TEXT BLOCK
+++

- Presented by: Rachel Riley Ben Miller Romesh Ranganathan
- Starring: Dr. Kevin Fong
- Country of origin: United Kingdom
- Original language: English
- No. of series: 1
- No. of episodes: 6

Production
- Running time: 60 minutes (inc. adverts)

Original release
- Network: ITV
- Release: 16 February – 22 March 2016

= It's Not Rocket Science =

British television show

It's Not Rocket Science is a British television show that aired on ITV in 2016. It was presented by Rachel Riley, Ben Miller, and Romesh Ranganathan. The resident scientist was Kevin Fong.

==Episodes==
The first series aired from 16 February until 22 March 2016. Negative reviews and low ratings resulted in the series not being recommissioned.

+++

RECORDS SUPPLIED
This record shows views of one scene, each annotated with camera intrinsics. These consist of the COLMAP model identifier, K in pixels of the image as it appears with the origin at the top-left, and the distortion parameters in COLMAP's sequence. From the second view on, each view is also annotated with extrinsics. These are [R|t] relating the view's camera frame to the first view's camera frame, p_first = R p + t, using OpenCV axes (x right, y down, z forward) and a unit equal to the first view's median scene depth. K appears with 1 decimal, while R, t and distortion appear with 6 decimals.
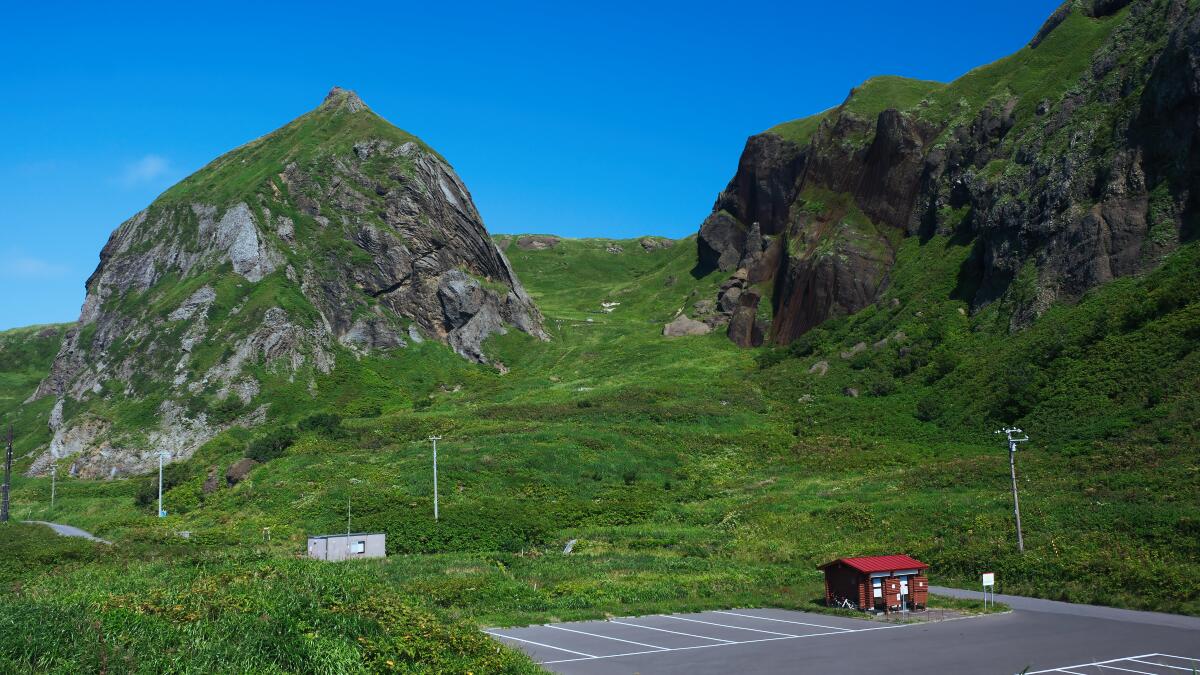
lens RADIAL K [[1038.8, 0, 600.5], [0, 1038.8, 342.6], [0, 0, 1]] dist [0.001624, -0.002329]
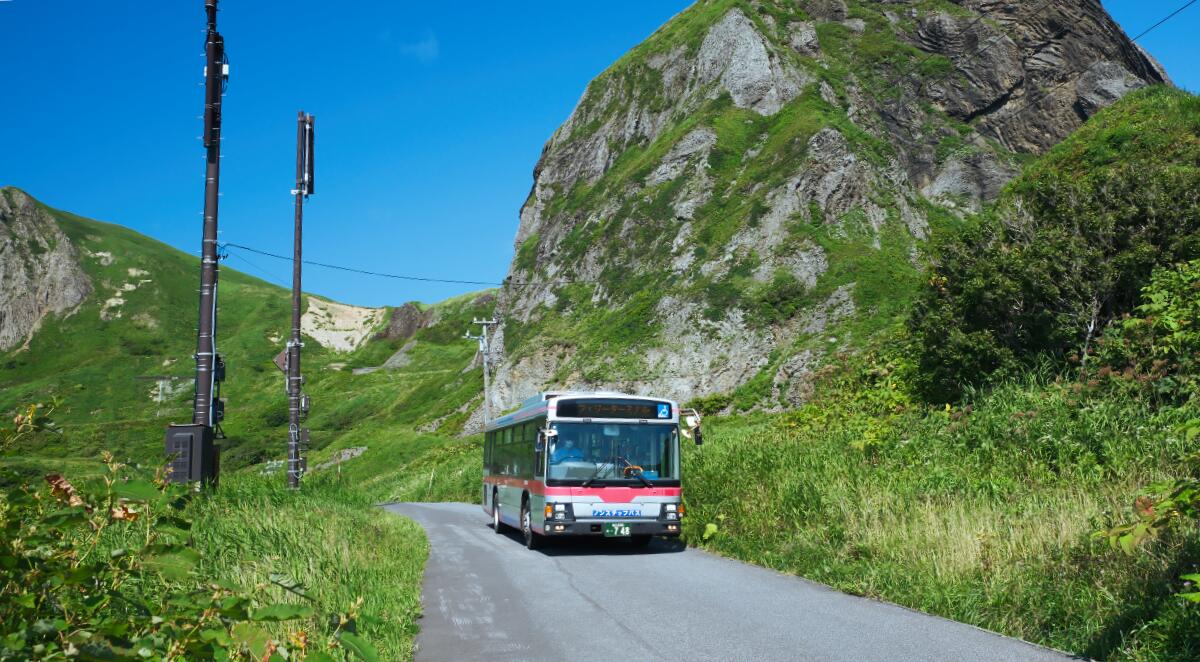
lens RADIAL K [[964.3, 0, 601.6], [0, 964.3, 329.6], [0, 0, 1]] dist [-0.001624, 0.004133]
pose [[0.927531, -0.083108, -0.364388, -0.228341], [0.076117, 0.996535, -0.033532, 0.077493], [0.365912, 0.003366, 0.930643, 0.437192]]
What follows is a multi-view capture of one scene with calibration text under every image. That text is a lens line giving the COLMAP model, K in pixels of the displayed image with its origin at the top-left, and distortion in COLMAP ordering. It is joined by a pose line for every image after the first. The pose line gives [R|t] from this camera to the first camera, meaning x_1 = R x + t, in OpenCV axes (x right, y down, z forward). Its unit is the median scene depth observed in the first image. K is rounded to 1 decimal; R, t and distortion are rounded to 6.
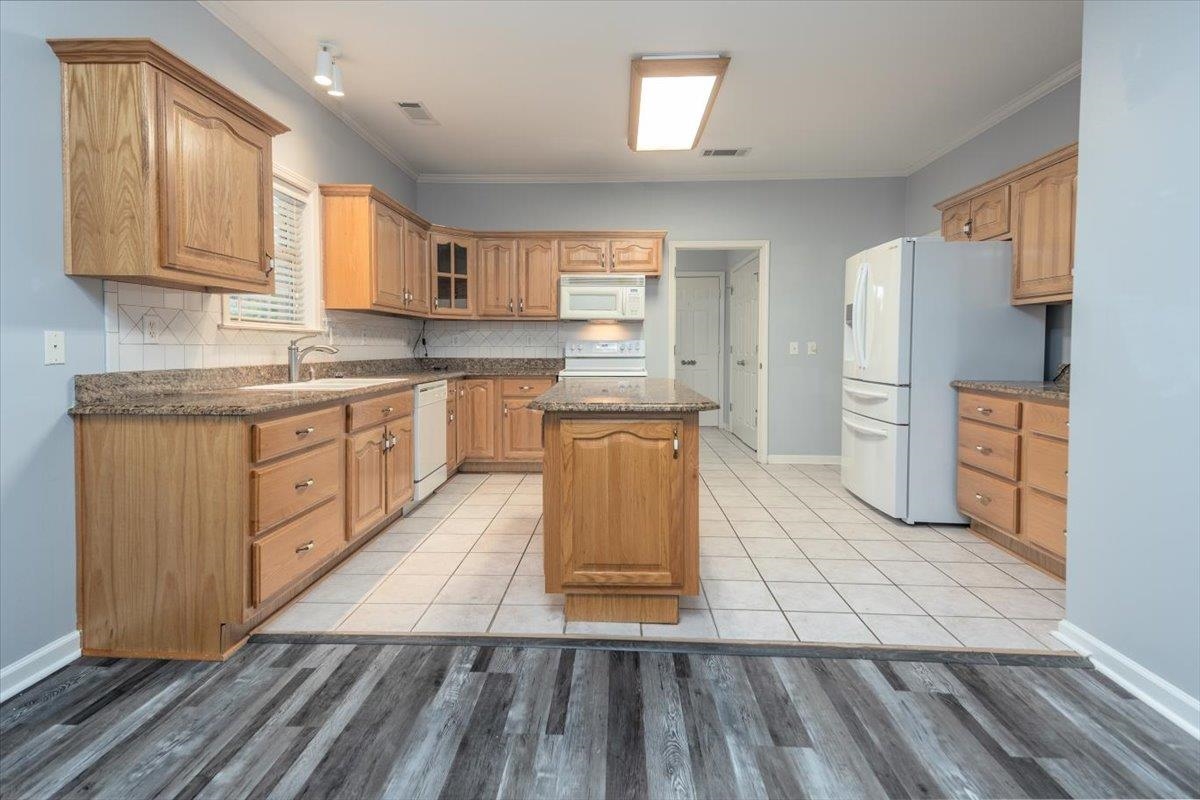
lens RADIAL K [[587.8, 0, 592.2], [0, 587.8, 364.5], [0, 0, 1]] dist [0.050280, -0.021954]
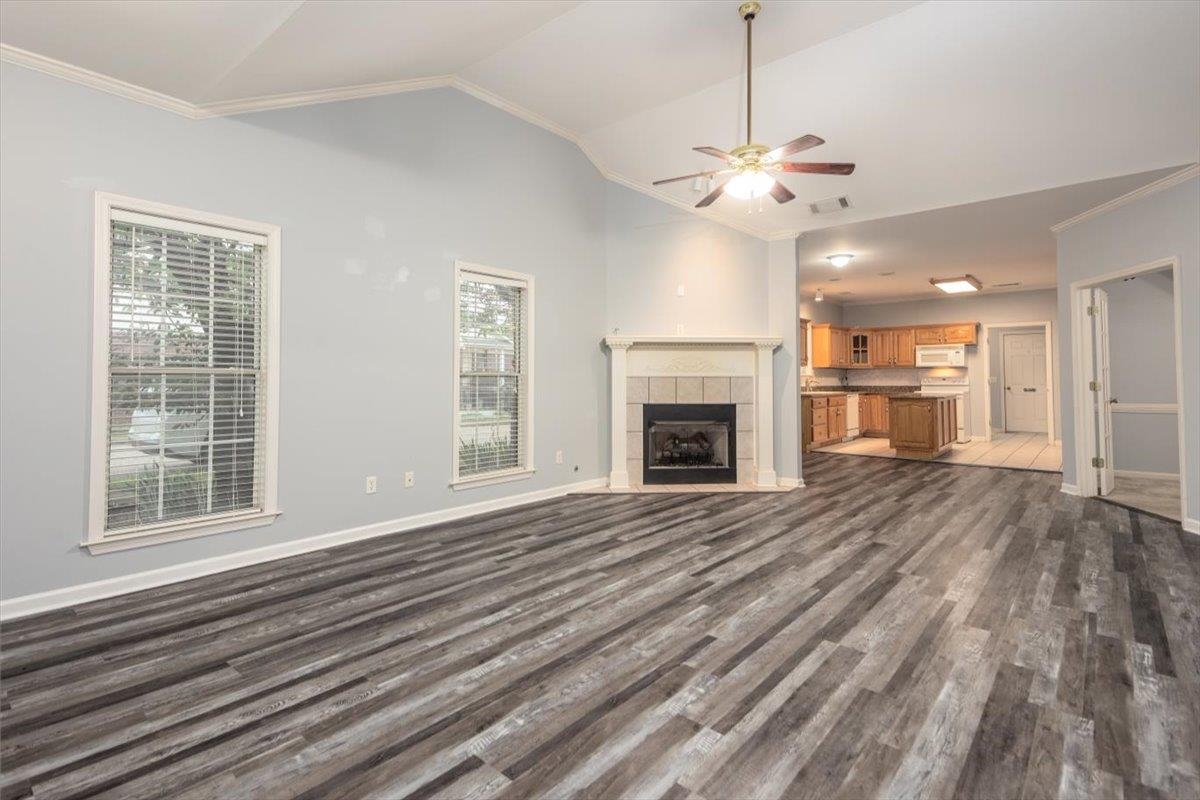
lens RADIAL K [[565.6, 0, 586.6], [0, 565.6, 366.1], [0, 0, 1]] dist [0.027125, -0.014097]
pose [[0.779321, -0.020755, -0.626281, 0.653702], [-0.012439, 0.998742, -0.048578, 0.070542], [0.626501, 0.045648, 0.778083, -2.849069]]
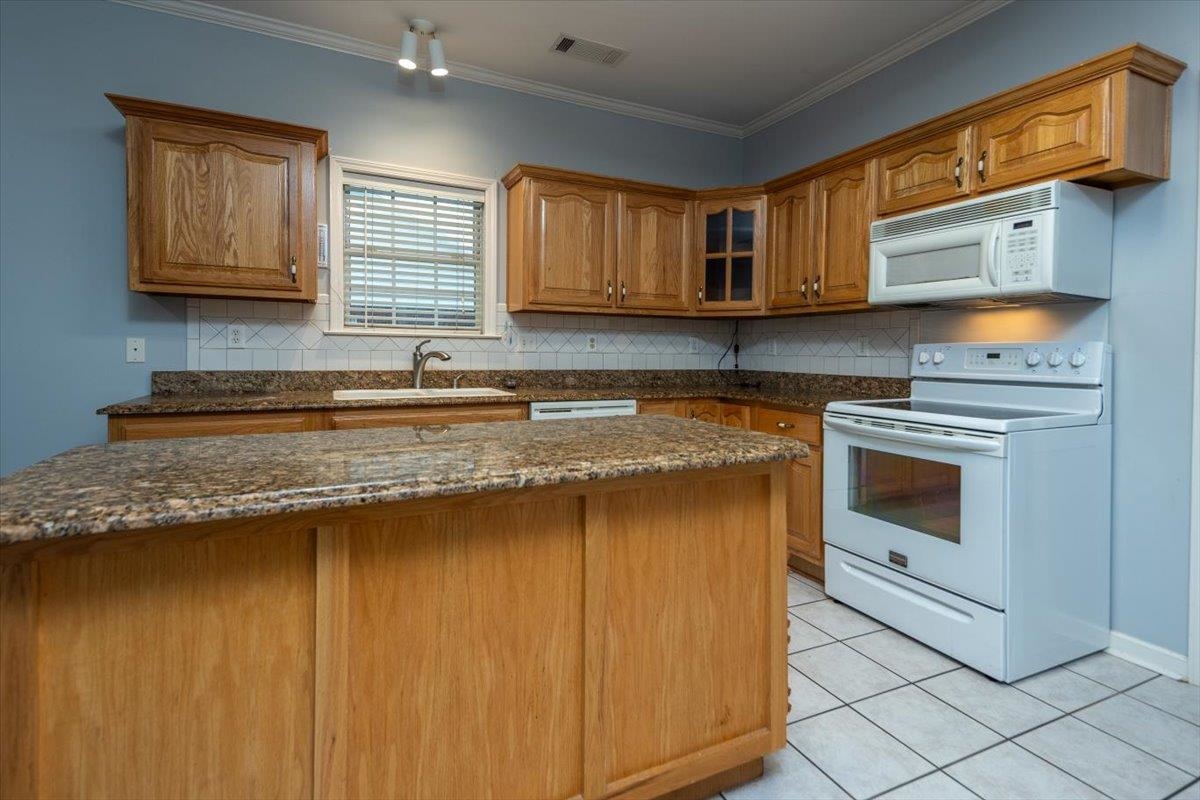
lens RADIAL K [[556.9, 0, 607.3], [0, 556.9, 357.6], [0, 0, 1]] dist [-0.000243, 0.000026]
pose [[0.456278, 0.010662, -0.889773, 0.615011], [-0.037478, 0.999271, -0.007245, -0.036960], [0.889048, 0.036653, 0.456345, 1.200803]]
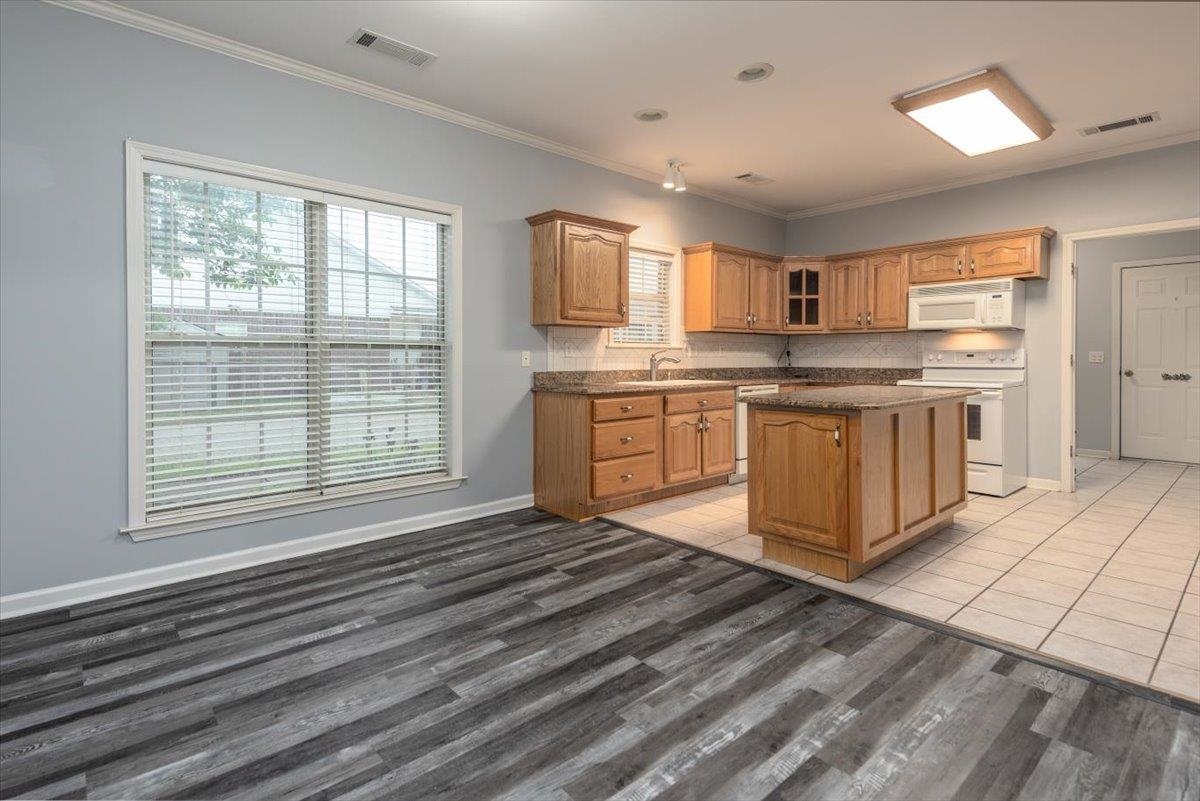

+++

EXERCISE A
Repeat the passage from the It's Not Rocket Science text, starting at "It's Not Rocket Science is" and ending at "not being recommissioned.".
EXERCISE B
According to the It's Not Rocket Science text, why was the series not recommissioned?

RESPONSE AREA A
It's Not Rocket Science is a British television show that aired on ITV in 2016. It was presented by Rachel Riley, Ben Miller, and Romesh Ranganathan. The resident scientist was Kevin Fong.

==Episodes==
The first series aired from 16 February until 22 March 2016. Negative reviews and low ratings resulted in the series not being recommissioned.

RESPONSE AREA B
Negative reviews and low ratings resulted in the series not being recommissioned.